>> The person believes his decision are now guided by free will, but truly they 
>> are still guided by the book: if the book gives him the wrong meaning of a 
>> word, he will make a mistake when answering a Chinese speaker

The translations are guided by the book but his answers certainly are not.  He 
can make a mistranslation but that is a mechanical/non-understanding act 
performed on the original act of deciding upon his answer.

>> The main difference in this second context is that the contents of the book 
>> were transferred to the brain of the person

No.  The main difference is that the person can choose what to answer (as 
opposed to the Chinese Room where responses are dictated by the input and no 
choice is involved).

  ----- Original Message ----- 
  From: Valentina Poletti 
  To: [email protected] 
  Sent: Friday, August 08, 2008 6:18 AM
  Subject: Re: [agi] Groundless reasoning --> Chinese Room


  Let me ask about a special case of this argument.

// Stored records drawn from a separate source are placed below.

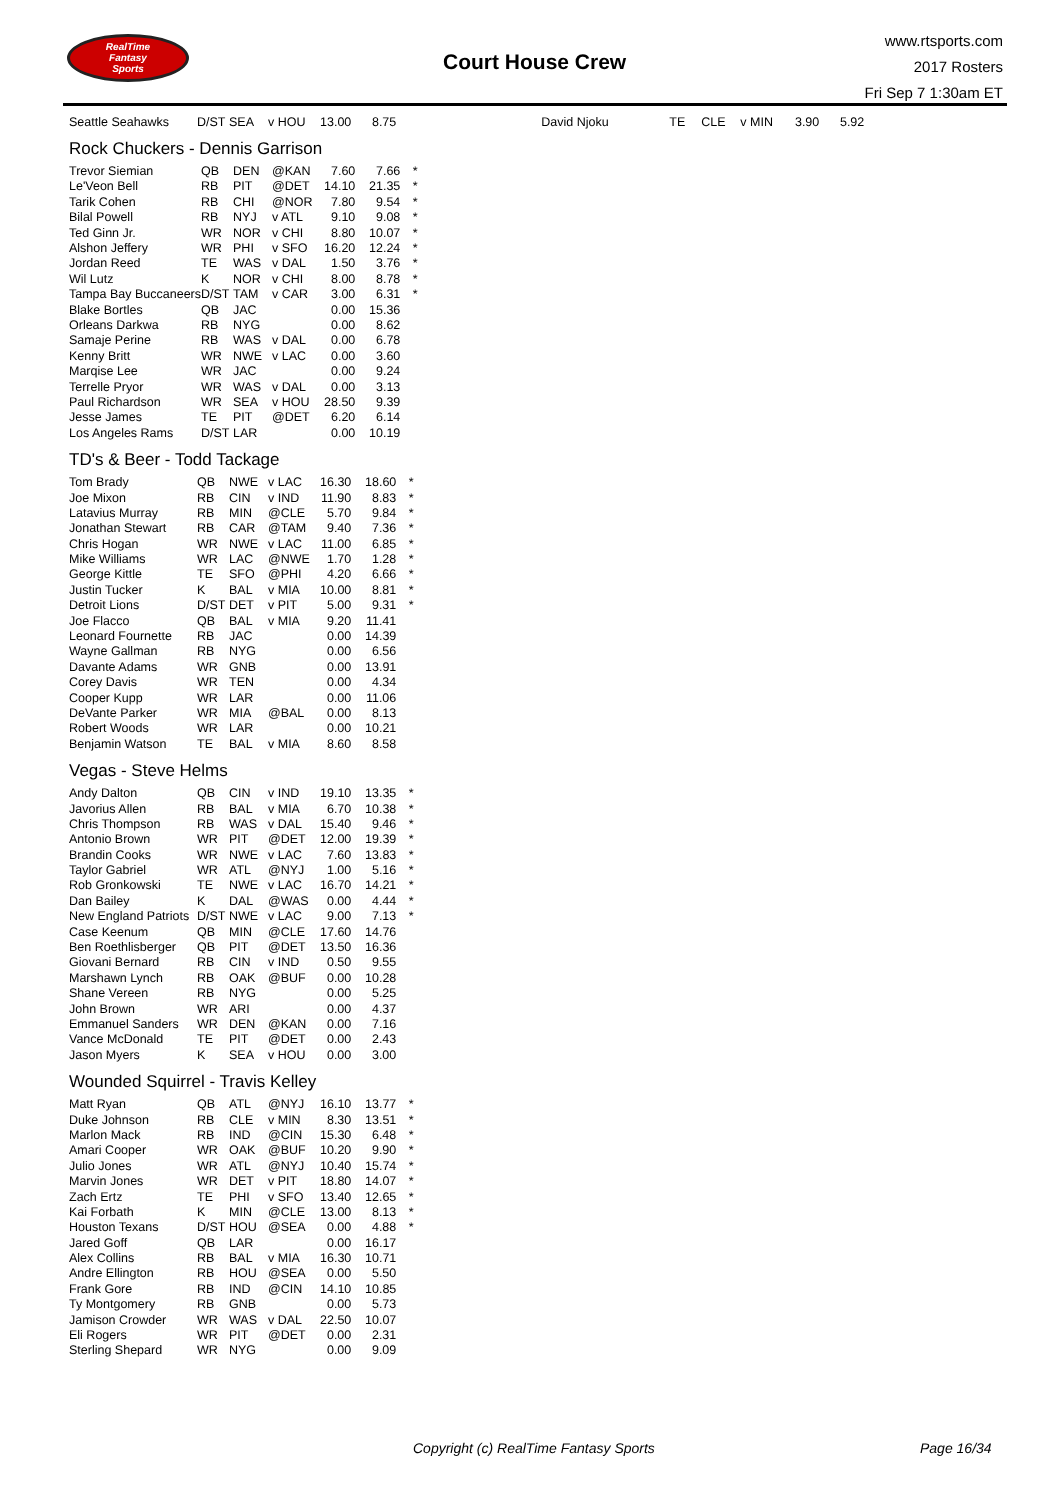RealTime
Fantasy
Sports
Court House Crew
www.rtsports.com
2017 Rosters
Fri Sep 7 1:30am ET
| Seattle Seahawks | D/ST | SEA | v HOU | 13.00 | 8.75 | | David Njoku | TE | CLE | v MIN | 3.90 | 5.92 |
Rock Chuckers - Dennis Garrison
| Trevor Siemian | QB | DEN | @KAN | 7.60 | 7.66 | * |
| Le'Veon Bell | RB | PIT | @DET | 14.10 | 21.35 | * |
| Tarik Cohen | RB | CHI | @NOR | 7.80 | 9.54 | * |
| Bilal Powell | RB | NYJ | v ATL | 9.10 | 9.08 | * |
| Ted Ginn Jr. | WR | NOR | v CHI | 8.80 | 10.07 | * |
| Alshon Jeffery | WR | PHI | v SFO | 16.20 | 12.24 | * |
| Jordan Reed | TE | WAS | v DAL | 1.50 | 3.76 | * |
| Wil Lutz | K | NOR | v CHI | 8.00 | 8.78 | * |
| Tampa Bay Buccaneers | D/ST | TAM | v CAR | 3.00 | 6.31 | * |
| Blake Bortles | QB | JAC | | 0.00 | 15.36 | |
| Orleans Darkwa | RB | NYG | | 0.00 | 8.62 | |
| Samaje Perine | RB | WAS | v DAL | 0.00 | 6.78 | |
| Kenny Britt | WR | NWE | v LAC | 0.00 | 3.60 | |
| Marqise Lee | WR | JAC | | 0.00 | 9.24 | |
| Terrelle Pryor | WR | WAS | v DAL | 0.00 | 3.13 | |
| Paul Richardson | WR | SEA | v HOU | 28.50 | 9.39 | |
| Jesse James | TE | PIT | @DET | 6.20 | 6.14 | |
| Los Angeles Rams | D/ST | LAR | | 0.00 | 10.19 | |
TD's & Beer - Todd Tackage
| Tom Brady | QB | NWE | v LAC | 16.30 | 18.60 | * |
| Joe Mixon | RB | CIN | v IND | 11.90 | 8.83 | * |
| Latavius Murray | RB | MIN | @CLE | 5.70 | 9.84 | * |
| Jonathan Stewart | RB | CAR | @TAM | 9.40 | 7.36 | * |
| Chris Hogan | WR | NWE | v LAC | 11.00 | 6.85 | * |
| Mike Williams | WR | LAC | @NWE | 1.70 | 1.28 | * |
| George Kittle | TE | SFO | @PHI | 4.20 | 6.66 | * |
| Justin Tucker | K | BAL | v MIA | 10.00 | 8.81 | * |
| Detroit Lions | D/ST | DET | v PIT | 5.00 | 9.31 | * |
| Joe Flacco | QB | BAL | v MIA | 9.20 | 11.41 | |
| Leonard Fournette | RB | JAC | | 0.00 | 14.39 | |
| Wayne Gallman | RB | NYG | | 0.00 | 6.56 | |
| Davante Adams | WR | GNB | | 0.00 | 13.91 | |
| Corey Davis | WR | TEN | | 0.00 | 4.34 | |
| Cooper Kupp | WR | LAR | | 0.00 | 11.06 | |
| DeVante Parker | WR | MIA | @BAL | 0.00 | 8.13 | |
| Robert Woods | WR | LAR | | 0.00 | 10.21 | |
| Benjamin Watson | TE | BAL | v MIA | 8.60 | 8.58 | |
Vegas - Steve Helms
| Andy Dalton | QB | CIN | v IND | 19.10 | 13.35 | * |
| Javorius Allen | RB | BAL | v MIA | 6.70 | 10.38 | * |
| Chris Thompson | RB | WAS | v DAL | 15.40 | 9.46 | * |
| Antonio Brown | WR | PIT | @DET | 12.00 | 19.39 | * |
| Brandin Cooks | WR | NWE | v LAC | 7.60 | 13.83 | * |
| Taylor Gabriel | WR | ATL | @NYJ | 1.00 | 5.16 | * |
| Rob Gronkowski | TE | NWE | v LAC | 16.70 | 14.21 | * |
| Dan Bailey | K | DAL | @WAS | 0.00 | 4.44 | * |
| New England Patriots | D/ST | NWE | v LAC | 9.00 | 7.13 | * |
| Case Keenum | QB | MIN | @CLE | 17.60 | 14.76 | |
| Ben Roethlisberger | QB | PIT | @DET | 13.50 | 16.36 | |
| Giovani Bernard | RB | CIN | v IND | 0.50 | 9.55 | |
| Marshawn Lynch | RB | OAK | @BUF | 0.00 | 10.28 | |
| Shane Vereen | RB | NYG | | 0.00 | 5.25 | |
| John Brown | WR | ARI | | 0.00 | 4.37 | |
| Emmanuel Sanders | WR | DEN | @KAN | 0.00 | 7.16 | |
| Vance McDonald | TE | PIT | @DET | 0.00 | 2.43 | |
| Jason Myers | K | SEA | v HOU | 0.00 | 3.00 | |
Wounded Squirrel - Travis Kelley
| Matt Ryan | QB | ATL | @NYJ | 16.10 | 13.77 | * |
| Duke Johnson | RB | CLE | v MIN | 8.30 | 13.51 | * |
| Marlon Mack | RB | IND | @CIN | 15.30 | 6.48 | * |
| Amari Cooper | WR | OAK | @BUF | 10.20 | 9.90 | * |
| Julio Jones | WR | ATL | @NYJ | 10.40 | 15.74 | * |
| Marvin Jones | WR | DET | v PIT | 18.80 | 14.07 | * |
| Zach Ertz | TE | PHI | v SFO | 13.40 | 12.65 | * |
| Kai Forbath | K | MIN | @CLE | 13.00 | 8.13 | * |
| Houston Texans | D/ST | HOU | @SEA | 0.00 | 4.88 | * |
| Jared Goff | QB | LAR | | 0.00 | 16.17 | |
| Alex Collins | RB | BAL | v MIA | 16.30 | 10.71 | |
| Andre Ellington | RB | HOU | @SEA | 0.00 | 5.50 | |
| Frank Gore | RB | IND | @CIN | 14.10 | 10.85 | |
| Ty Montgomery | RB | GNB | | 0.00 | 5.73 | |
| Jamison Crowder | WR | WAS | v DAL | 22.50 | 10.07 | |
| Eli Rogers | WR | PIT | @DET | 0.00 | 2.31 | |
| Sterling Shepard | WR | NYG | | 0.00 | 9.09 | |
Copyright (c) RealTime Fantasy Sports
Page 16/34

  Suppose now the book that the guy in the room holds is a chinese-teaching 
book for english speakers. The guy can read it for as long as he wishes, and 
can consult it in order to give the answers to the chinese speakers interacting 
with him.

  In this situation, although the setting has not changed much physically 
speaking, the guy can be said to use his free will rather than a controlled 
approach to answer questions. But is that true? The amount of information 
exchanged is the same. The energy used is the same. The person believes his 
decision are now guided by free will, but truly they are still guided by the 
book: if the book gives him the wrong meaning of a word, he will make a mistake 
when answering a chinese speaker. So his free will is just an illusion.

  The main difference in this second context is that the contents of the book 
were transferred to the brain of the person, and these contents were compressed 
(rather than consulting each case for what to do, he has been taught general 
rules on what to do). The person has acquired understanding of chinese from the 
book? No, he has acquired information from the book. Information alone is not 
enough for understanding to exist. There must be energy processing it.

  By this definition a machine can understand.